__TRY IT__
Reproduce the listing, swapping each occurrence of "MG-Rover Club Nederland" for "MG Club Nederland" and changing nothing else.

__Recorded data__
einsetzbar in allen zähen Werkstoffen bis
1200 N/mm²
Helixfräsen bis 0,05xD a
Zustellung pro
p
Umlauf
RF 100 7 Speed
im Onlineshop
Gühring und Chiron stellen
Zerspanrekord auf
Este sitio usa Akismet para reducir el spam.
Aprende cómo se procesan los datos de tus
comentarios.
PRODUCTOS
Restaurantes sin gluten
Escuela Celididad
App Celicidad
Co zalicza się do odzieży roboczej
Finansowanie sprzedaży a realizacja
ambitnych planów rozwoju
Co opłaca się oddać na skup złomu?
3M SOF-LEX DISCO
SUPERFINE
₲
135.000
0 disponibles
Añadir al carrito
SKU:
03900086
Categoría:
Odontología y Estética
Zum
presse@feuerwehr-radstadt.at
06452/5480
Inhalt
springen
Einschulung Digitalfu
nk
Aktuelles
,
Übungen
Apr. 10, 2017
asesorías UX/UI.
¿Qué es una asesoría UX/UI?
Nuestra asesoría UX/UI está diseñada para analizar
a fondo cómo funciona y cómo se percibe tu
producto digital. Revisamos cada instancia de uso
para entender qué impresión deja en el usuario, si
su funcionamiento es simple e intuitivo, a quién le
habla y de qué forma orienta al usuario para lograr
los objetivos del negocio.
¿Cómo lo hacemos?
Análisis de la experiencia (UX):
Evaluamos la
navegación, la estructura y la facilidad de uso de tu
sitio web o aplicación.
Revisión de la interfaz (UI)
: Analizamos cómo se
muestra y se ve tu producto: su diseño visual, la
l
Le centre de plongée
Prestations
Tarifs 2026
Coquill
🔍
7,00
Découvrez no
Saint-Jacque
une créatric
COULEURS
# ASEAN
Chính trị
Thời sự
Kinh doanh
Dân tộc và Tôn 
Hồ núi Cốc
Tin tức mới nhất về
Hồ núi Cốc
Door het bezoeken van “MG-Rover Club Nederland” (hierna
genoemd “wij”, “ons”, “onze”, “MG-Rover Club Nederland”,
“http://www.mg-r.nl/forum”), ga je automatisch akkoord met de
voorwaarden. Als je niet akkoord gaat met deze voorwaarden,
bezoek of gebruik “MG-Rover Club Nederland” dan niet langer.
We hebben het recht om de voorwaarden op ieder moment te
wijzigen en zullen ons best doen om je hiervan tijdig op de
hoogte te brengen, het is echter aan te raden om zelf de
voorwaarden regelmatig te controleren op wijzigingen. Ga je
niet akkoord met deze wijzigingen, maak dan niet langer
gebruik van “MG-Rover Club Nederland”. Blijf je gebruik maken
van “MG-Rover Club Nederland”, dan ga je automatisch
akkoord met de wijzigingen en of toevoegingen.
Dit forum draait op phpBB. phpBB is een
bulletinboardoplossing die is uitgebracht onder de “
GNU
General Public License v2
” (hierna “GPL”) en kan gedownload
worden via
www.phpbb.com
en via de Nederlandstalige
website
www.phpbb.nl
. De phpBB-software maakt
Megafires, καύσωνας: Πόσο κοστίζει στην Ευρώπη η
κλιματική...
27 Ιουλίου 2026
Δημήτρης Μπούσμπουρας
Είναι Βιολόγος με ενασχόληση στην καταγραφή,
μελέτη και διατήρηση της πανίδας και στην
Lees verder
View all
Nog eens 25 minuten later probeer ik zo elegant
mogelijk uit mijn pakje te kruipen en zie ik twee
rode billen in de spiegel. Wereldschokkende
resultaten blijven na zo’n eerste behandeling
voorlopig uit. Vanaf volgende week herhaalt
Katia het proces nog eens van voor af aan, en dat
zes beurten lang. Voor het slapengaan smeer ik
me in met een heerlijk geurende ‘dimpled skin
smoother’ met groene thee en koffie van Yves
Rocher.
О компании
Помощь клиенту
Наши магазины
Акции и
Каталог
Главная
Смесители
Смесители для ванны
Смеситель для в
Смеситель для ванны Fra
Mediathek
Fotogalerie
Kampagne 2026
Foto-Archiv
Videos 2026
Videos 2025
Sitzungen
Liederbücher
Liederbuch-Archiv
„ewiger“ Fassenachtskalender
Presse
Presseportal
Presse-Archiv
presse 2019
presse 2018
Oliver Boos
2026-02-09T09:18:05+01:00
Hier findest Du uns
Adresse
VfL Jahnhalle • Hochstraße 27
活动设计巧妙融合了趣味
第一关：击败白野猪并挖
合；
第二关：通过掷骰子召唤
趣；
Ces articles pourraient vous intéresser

__TASK OUTPUT__
einsetzbar in allen zähen Werkstoffen bis
1200 N/mm²
Helixfräsen bis 0,05xD a
Zustellung pro
p
Umlauf
RF 100 7 Speed
im Onlineshop
Gühring und Chiron stellen
Zerspanrekord auf
Este sitio usa Akismet para reducir el spam.
Aprende cómo se procesan los datos de tus
comentarios.
PRODUCTOS
Restaurantes sin gluten
Escuela Celididad
App Celicidad
Co zalicza się do odzieży roboczej
Finansowanie sprzedaży a realizacja
ambitnych planów rozwoju
Co opłaca się oddać na skup złomu?
3M SOF-LEX DISCO
SUPERFINE
₲
135.000
0 disponibles
Añadir al carrito
SKU:
03900086
Categoría:
Odontología y Estética
Zum
presse@feuerwehr-radstadt.at
06452/5480
Inhalt
springen
Einschulung Digitalfu
nk
Aktuelles
,
Übungen
Apr. 10, 2017
asesorías UX/UI.
¿Qué es una asesoría UX/UI?
Nuestra asesoría UX/UI está diseñada para analizar
a fondo cómo funciona y cómo se percibe tu
producto digital. Revisamos cada instancia de uso
para entender qué impresión deja en el usuario, si
su funcionamiento es simple e intuitivo, a quién le
habla y de qué forma orienta al usuario para lograr
los objetivos del negocio.
¿Cómo lo hacemos?
Análisis de la experiencia (UX):
Evaluamos la
navegación, la estructura y la facilidad de uso de tu
sitio web o aplicación.
Revisión de la interfaz (UI)
: Analizamos cómo se
muestra y se ve tu producto: su diseño visual, la
l
Le centre de plongée
Prestations
Tarifs 2026
Coquill
🔍
7,00
Découvrez no
Saint-Jacque
une créatric
COULEURS
# ASEAN
Chính trị
Thời sự
Kinh doanh
Dân tộc và Tôn 
Hồ núi Cốc
Tin tức mới nhất về
Hồ núi Cốc
Door het bezoeken van “MG Club Nederland” (hierna
genoemd “wij”, “ons”, “onze”, “MG Club Nederland”,
“http://www.mg-r.nl/forum”), ga je automatisch akkoord met de
voorwaarden. Als je niet akkoord gaat met deze voorwaarden,
bezoek of gebruik “MG Club Nederland” dan niet langer.
We hebben het recht om de voorwaarden op ieder moment te
wijzigen en zullen ons best doen om je hiervan tijdig op de
hoogte te brengen, het is echter aan te raden om zelf de
voorwaarden regelmatig te controleren op wijzigingen. Ga je
niet akkoord met deze wijzigingen, maak dan niet langer
gebruik van “MG Club Nederland”. Blijf je gebruik maken
van “MG Club Nederland”, dan ga je automatisch
akkoord met de wijzigingen en of toevoegingen.
Dit forum draait op phpBB. phpBB is een
bulletinboardoplossing die is uitgebracht onder de “
GNU
General Public License v2
” (hierna “GPL”) en kan gedownload
worden via
www.phpbb.com
en via de Nederlandstalige
website
www.phpbb.nl
. De phpBB-software maakt
Megafires, καύσωνας: Πόσο κοστίζει στην Ευρώπη η
κλιματική...
27 Ιουλίου 2026
Δημήτρης Μπούσμπουρας
Είναι Βιολόγος με ενασχόληση στην καταγραφή,
μελέτη και διατήρηση της πανίδας και στην
Lees verder
View all
Nog eens 25 minuten later probeer ik zo elegant
mogelijk uit mijn pakje te kruipen en zie ik twee
rode billen in de spiegel. Wereldschokkende
resultaten blijven na zo’n eerste behandeling
voorlopig uit. Vanaf volgende week herhaalt
Katia het proces nog eens van voor af aan, en dat
zes beurten lang. Voor het slapengaan smeer ik
me in met een heerlijk geurende ‘dimpled skin
smoother’ met groene thee en koffie van Yves
Rocher.
О компании
Помощь клиенту
Наши магазины
Акции и
Каталог
Главная
Смесители
Смесители для ванны
Смеситель для в
Смеситель для ванны Fra
Mediathek
Fotogalerie
Kampagne 2026
Foto-Archiv
Videos 2026
Videos 2025
Sitzungen
Liederbücher
Liederbuch-Archiv
„ewiger“ Fassenachtskalender
Presse
Presseportal
Presse-Archiv
presse 2019
presse 2018
Oliver Boos
2026-02-09T09:18:05+01:00
Hier findest Du uns
Adresse
VfL Jahnhalle • Hochstraße 27
活动设计巧妙融合了趣味
第一关：击败白野猪并挖
合；
第二关：通过掷骰子召唤
趣；
Ces articles pourraient vous intéresser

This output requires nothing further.